____ EXTRACT PROVIDED
Say what you like about the Tories, they’re cunning, ruthless bastards. The Conservative party’s organising principle is the pursuit and preservation of power. All else is secondary: policies, politicians, principles. Never forget the ruthlessness they displayed in defenestrating Margaret Thatcher when it looked like she might cost them an election. Iain Duncan Smith was brutally slain without the Conservative party even raising its heart rate, like Hannibal Lecter. No loyalty, no emotional attachment, no friendship is bigger for the Tories than the craving for office. Withdrawal from power is as painful for the Tories as its exercise gives pleasure.

Some of that low cunning was on display on Wednesday during the pre-budget report debate when George Osborne said Labour was no longer the party of aspiration. It was swiftly backed up by an online viral poster which said ‘now we know the real victims of Gordon Brown’s class war’ with a target aimed at workers earning over £20,000.
________
____ PROVIDED MATERIAL
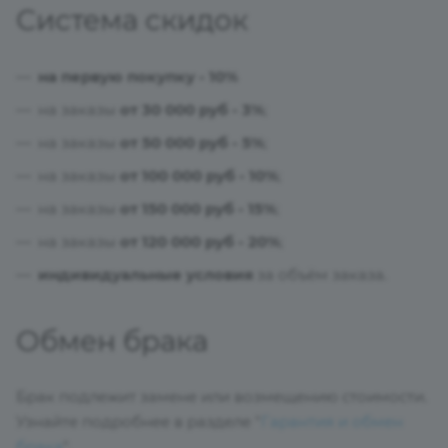
Система скидок
на первую покупку - 10%
на заказы
от 30 000 руб - 3%
;
на заказы
от 50 000 руб - 5%
;
на заказы
от 100 000 руб - 10%
;
на заказы
от 150 000 руб - 15%
;
на заказы
от 120 000 руб - 20%
;
индивидуальные условия
за объём заказа.
Обмен брака
Брак подлежит замене или возмещению стоимости.
Узнайте подробнее в разделе "
Гарантия и обмен
брака
".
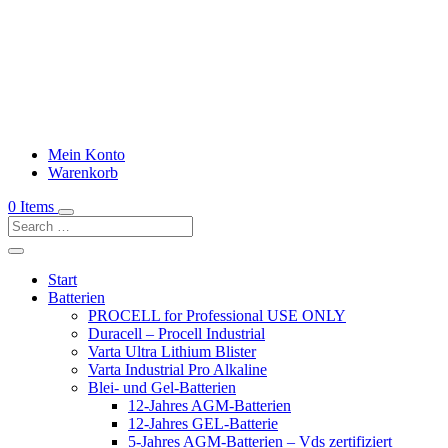
Mein Konto
Warenkorb
0 Items
Start
Batterien
PROCELL for Professional USE ONLY
Duracell – Procell Industrial
Varta Ultra Lithium Blister
Varta Industrial Pro Alkaline
Blei- und Gel-Batterien
12-Jahres AGM-Batterien
12-Jahres GEL-Batterie
5-Jahres AGM-Batterien – Vds zertifiziert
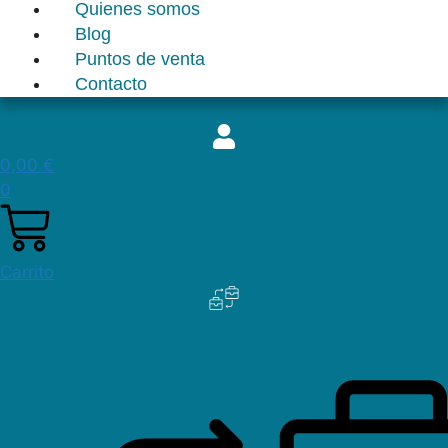
Quienes somos
Blog
Puntos de venta
Contacto
0,00
€
0
Carrito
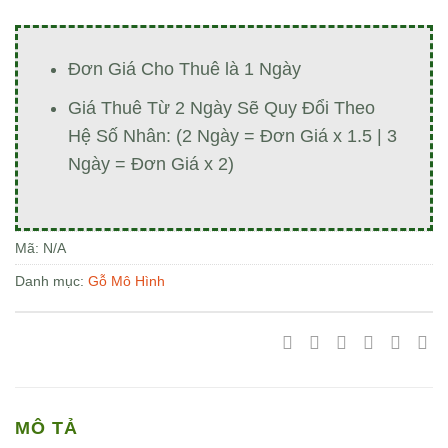
Đơn Giá Cho Thuê là 1 Ngày
Giá Thuê Từ 2 Ngày Sẽ Quy Đổi Theo
Hệ Số Nhân: (2 Ngày = Đơn Giá x 1.5 | 3
Ngày = Đơn Giá x 2)
Mã:
N/A
Danh mục:
Gỗ Mô Hình
MÔ TẢ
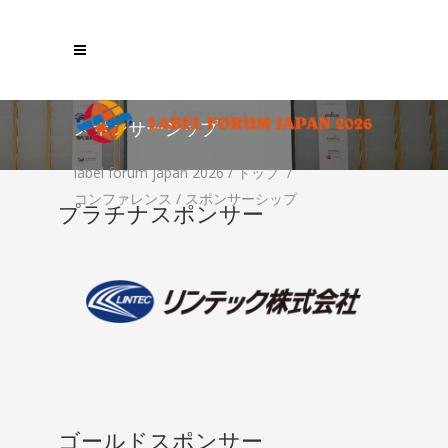
スポンサーシップ
label forum japan 2026
/
トップ
/
コンファレンス
/
スポンサーシップ
プラチナスポンサー
ゴールドスポンサー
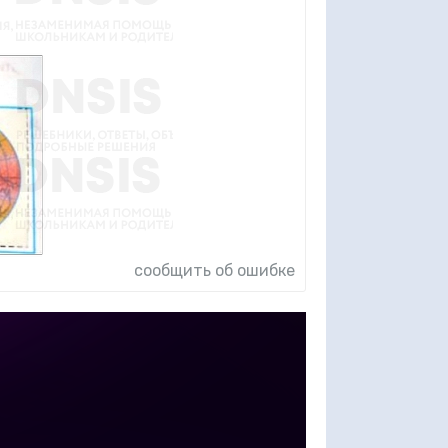
сообщить об ошибке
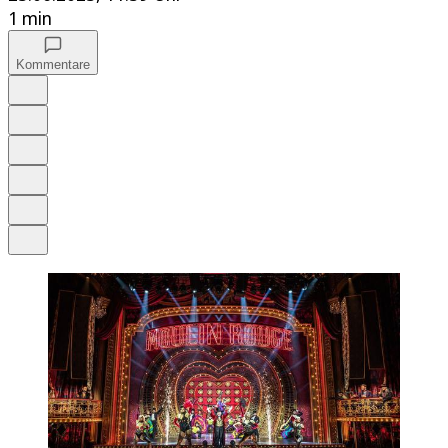
1 min
Kommentare
Auf Google bevorzugen
Anhören
Schrift
Merken
Drucken
Teilen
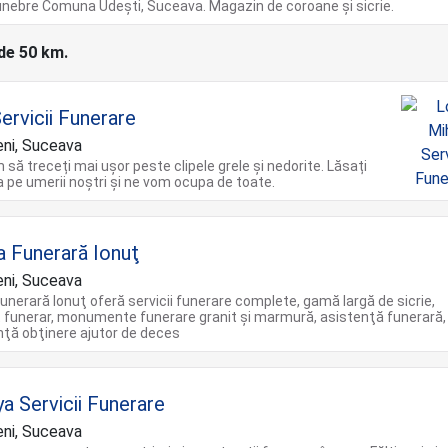
nebre Comuna Udești, Suceava. Magazin de coroane și sicrie.
 de 50 km.
ervicii Funerare
eni, Suceava
 să treceți mai ușor peste clipele grele și nedorite. Lăsați
 pe umerii noștri și ne vom ocupa de toate.
a Funerară Ionuţ
eni, Suceava
unerară Ionuţ oferă servicii funerare complete, gamă largă de sicrie,
 funerar, monumente funerare granit şi marmură, asistenţă funerară,
ţă obţinere ajutor de deces
ya Servicii Funerare
eni, Suceava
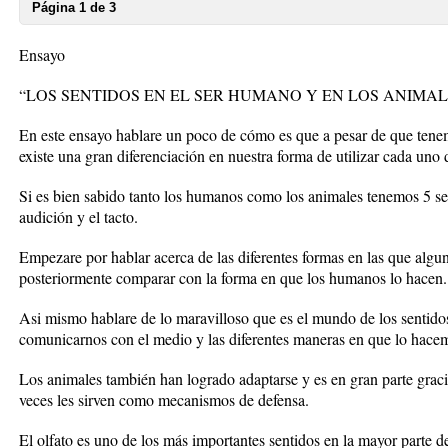
Página 1 de 3
Ensayo
“LOS SENTIDOS EN EL SER HUMANO Y EN LOS ANIMAL
En este ensayo hablare un poco de cómo es que a pesar de que tene
existe una gran diferenciación en nuestra forma de utilizar cada uno d
Si es bien sabido tanto los humanos como los animales tenemos 5 sent
audición y el tacto.
Empezare por hablar acerca de las diferentes formas en las que algun
posteriormente comparar con la forma en que los humanos lo hacen.
Asi mismo hablare de lo maravilloso que es el mundo de los sentid
comunicarnos con el medio y las diferentes maneras en que lo hace
Los animales también han logrado adaptarse y es en gran parte graci
veces les sirven como mecanismos de defensa.
El olfato es uno de los más importantes sentidos en la mayor parte d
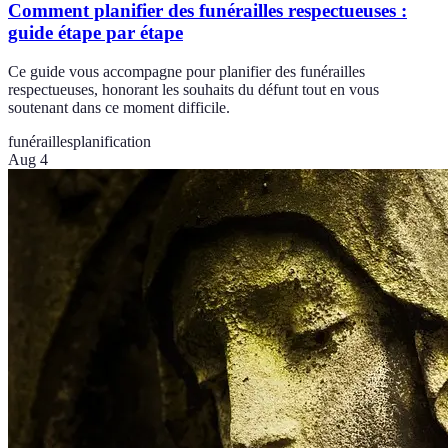
Comment planifier des funérailles respectueuses :
guide étape par étape
Ce guide vous accompagne pour planifier des funérailles
respectueuses, honorant les souhaits du défunt tout en vous
soutenant dans ce moment difficile.
funérailles
planification
Aug 4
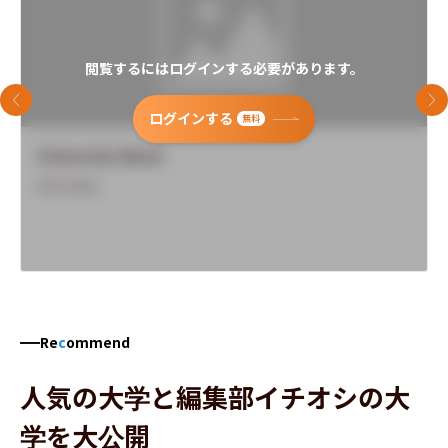
閲覧するにはログインする必要があります。
前のスライド
次
ログインする
無料
University Name
Overview
Re
c
ommend
人気の大学と編集部イチオシの大
学を大公開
________
**EXERCISE REQUIREMENTS**
1 > Transcribe the piece on the Conservative party, starting with "Some of that" and going on through "earning over £20,000.".
2 > In the piece on the Conservative party, what did George Osborne say Labour was no longer?
3 > Using the piece on the Conservative party, explain why the party turned on Margaret Thatcher.

**YOUR WRITTEN ANSWERS**
1 >
Some of that low cunning was on display on Wednesday during the pre-budget report debate when George Osborne said Labour was no longer the party of aspiration. It was swiftly backed up by an online viral poster which said ‘now we know the real victims of Gordon Brown’s class war’ with a target aimed at workers earning over £20,000.

2 > The party of aspiration.

3 > It looked like she might cost them an election. The party's organizing principle is the pursuit and preservation of power, and everything else, including politicians, comes second to that.